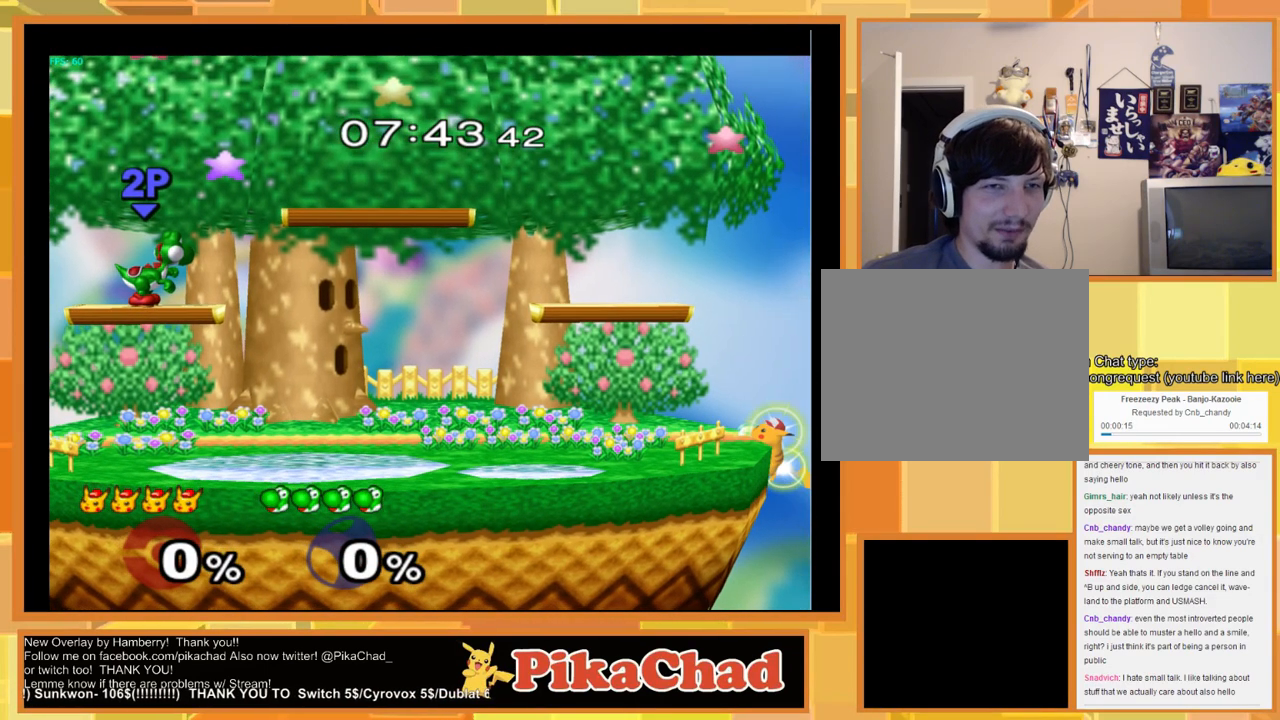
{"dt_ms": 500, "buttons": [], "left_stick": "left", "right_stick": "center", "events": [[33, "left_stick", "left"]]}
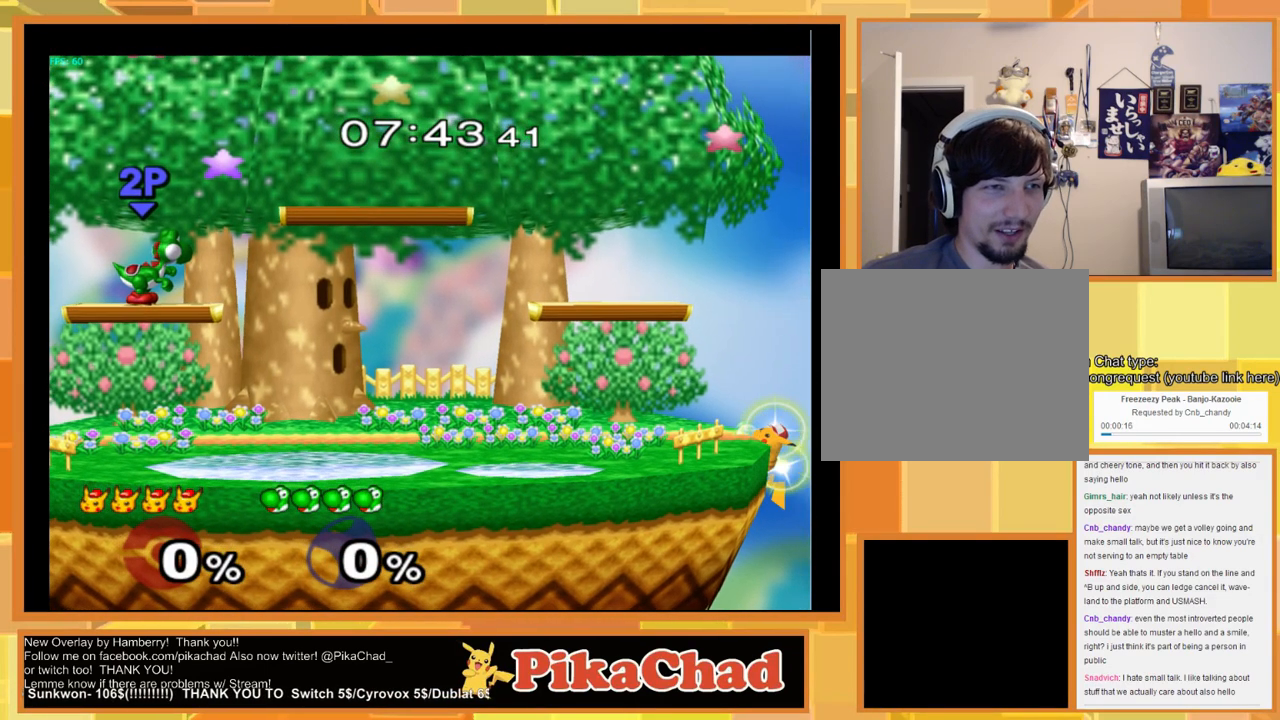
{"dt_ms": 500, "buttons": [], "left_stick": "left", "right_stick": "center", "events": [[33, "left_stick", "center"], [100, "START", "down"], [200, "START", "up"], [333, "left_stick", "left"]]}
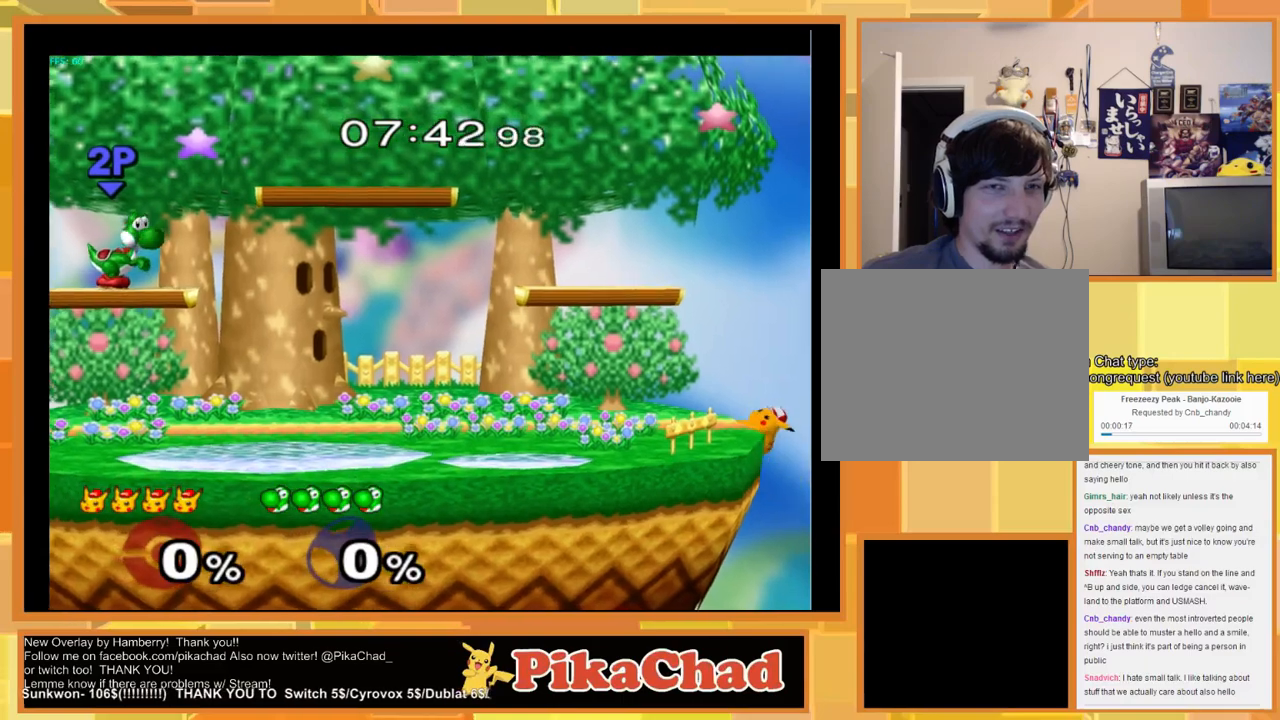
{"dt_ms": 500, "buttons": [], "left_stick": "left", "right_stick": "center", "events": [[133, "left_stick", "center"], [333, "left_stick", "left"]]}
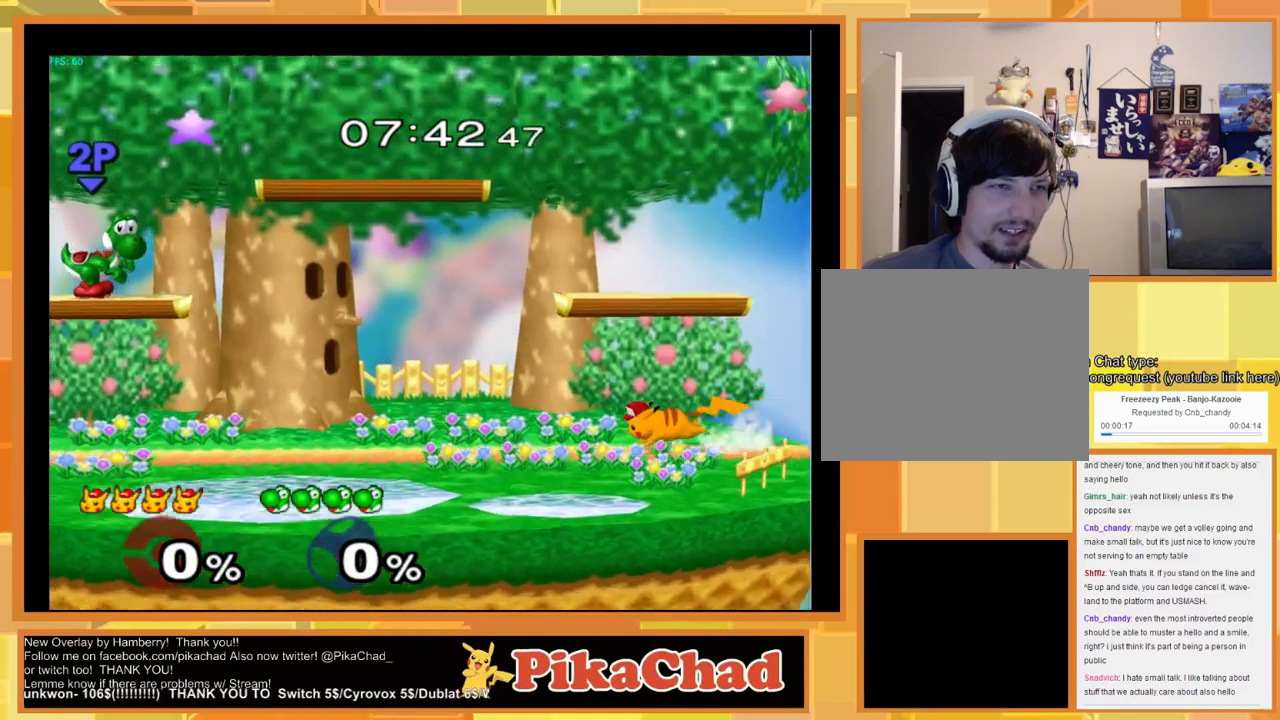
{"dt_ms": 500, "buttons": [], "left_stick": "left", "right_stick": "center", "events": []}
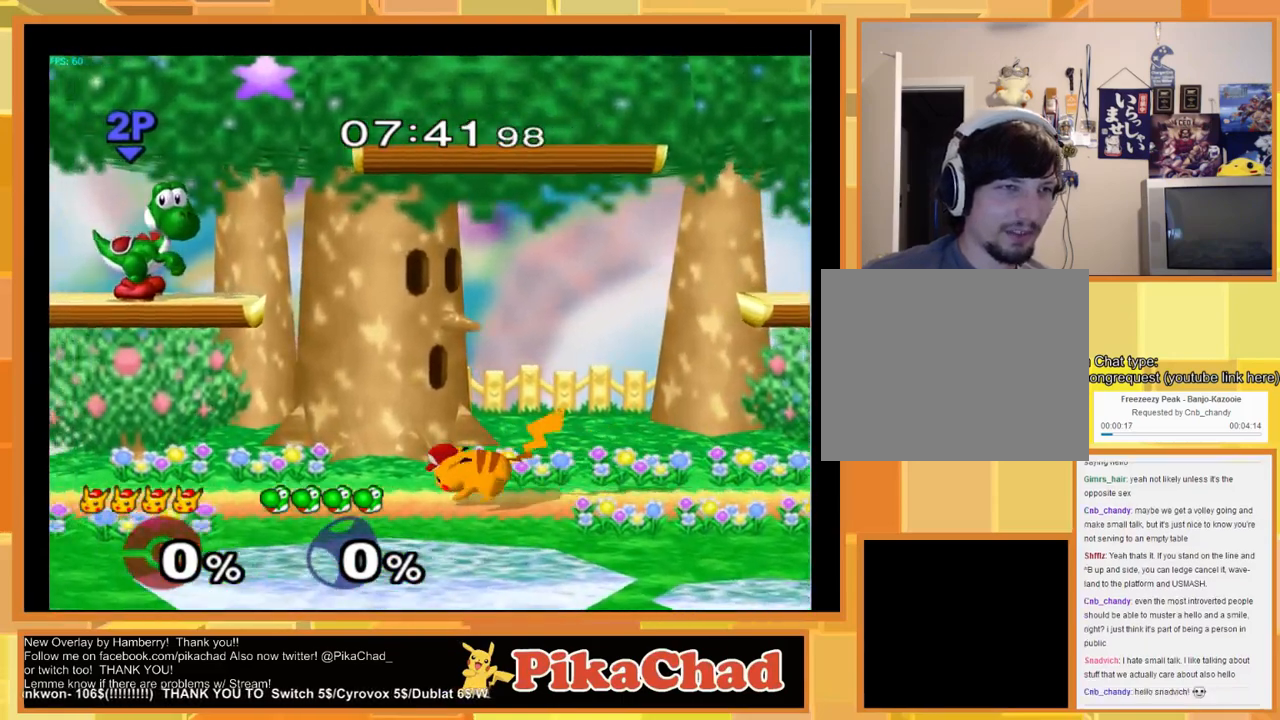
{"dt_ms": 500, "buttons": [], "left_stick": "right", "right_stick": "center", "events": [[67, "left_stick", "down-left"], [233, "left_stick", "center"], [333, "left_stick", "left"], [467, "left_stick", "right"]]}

━━━━━━━━━━━━━━━━━━━━

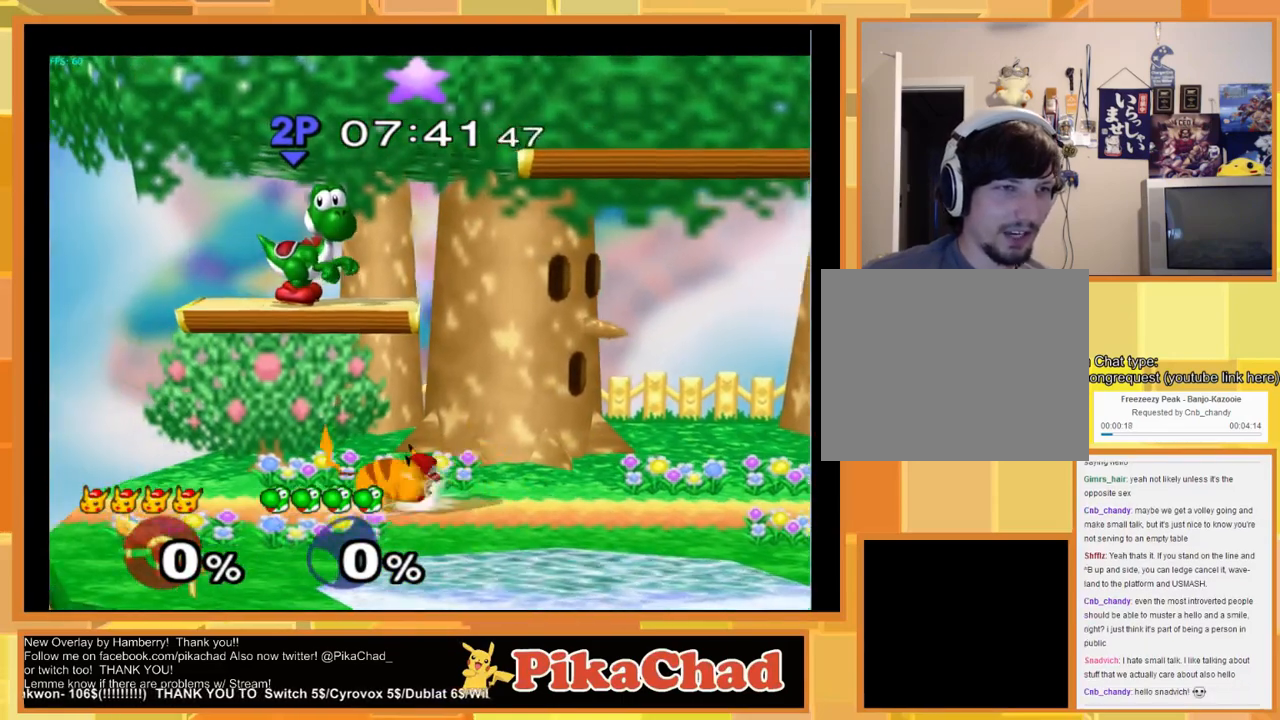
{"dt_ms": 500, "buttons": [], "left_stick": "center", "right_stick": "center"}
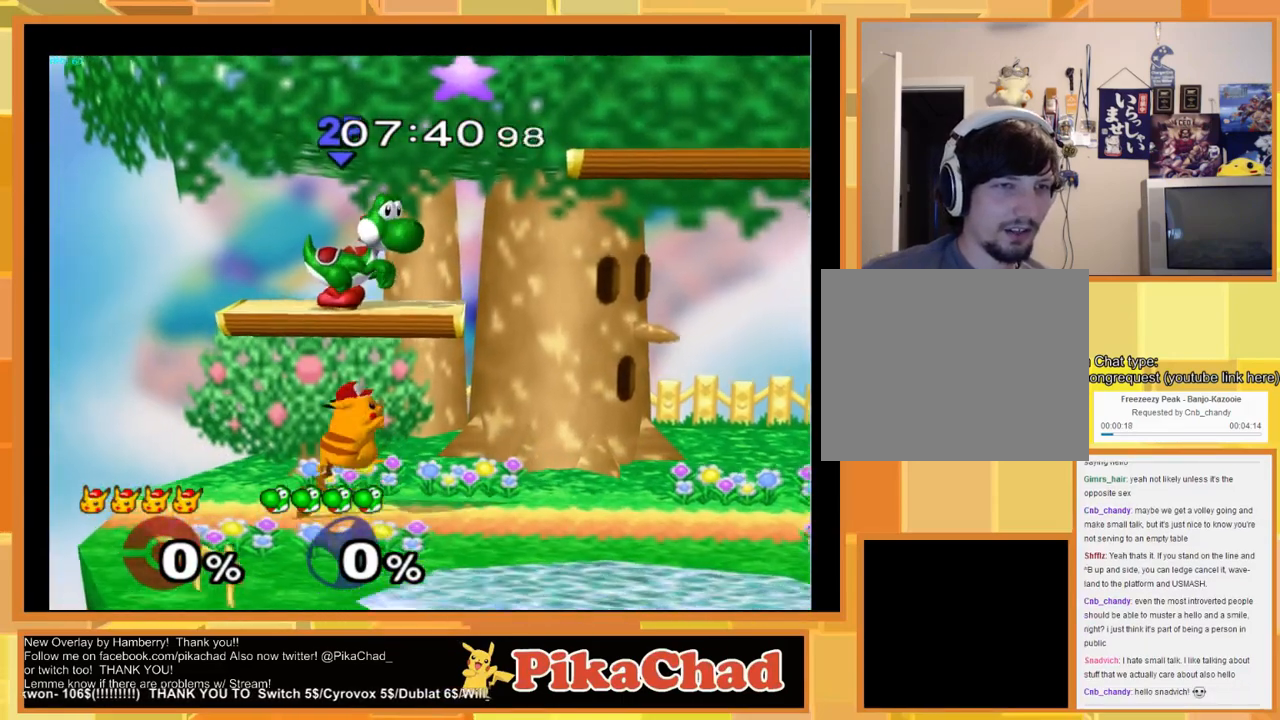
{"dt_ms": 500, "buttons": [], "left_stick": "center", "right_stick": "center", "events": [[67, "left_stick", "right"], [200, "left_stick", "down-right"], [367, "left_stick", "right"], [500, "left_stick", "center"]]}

━━━━━━━━━━━━━━━━━━━━

Task prompt
Find each line in the material above that carries the string "down", and copy it.

Answer box
{"dt_ms": 500, "buttons": [], "left_stick": "left", "right_stick": "center", "events": [[33, "left_stick", "center"], [100, "START", "down"], [200, "START", "up"], [333, "left_stick", "left"]]}
{"dt_ms": 500, "buttons": [], "left_stick": "right", "right_stick": "center", "events": [[67, "left_stick", "down-left"], [233, "left_stick", "center"], [333, "left_stick", "left"], [467, "left_stick", "right"]]}
{"dt_ms": 500, "buttons": [], "left_stick": "center", "right_stick": "center", "events": [[67, "left_stick", "right"], [200, "left_stick", "down-right"], [367, "left_stick", "right"], [500, "left_stick", "center"]]}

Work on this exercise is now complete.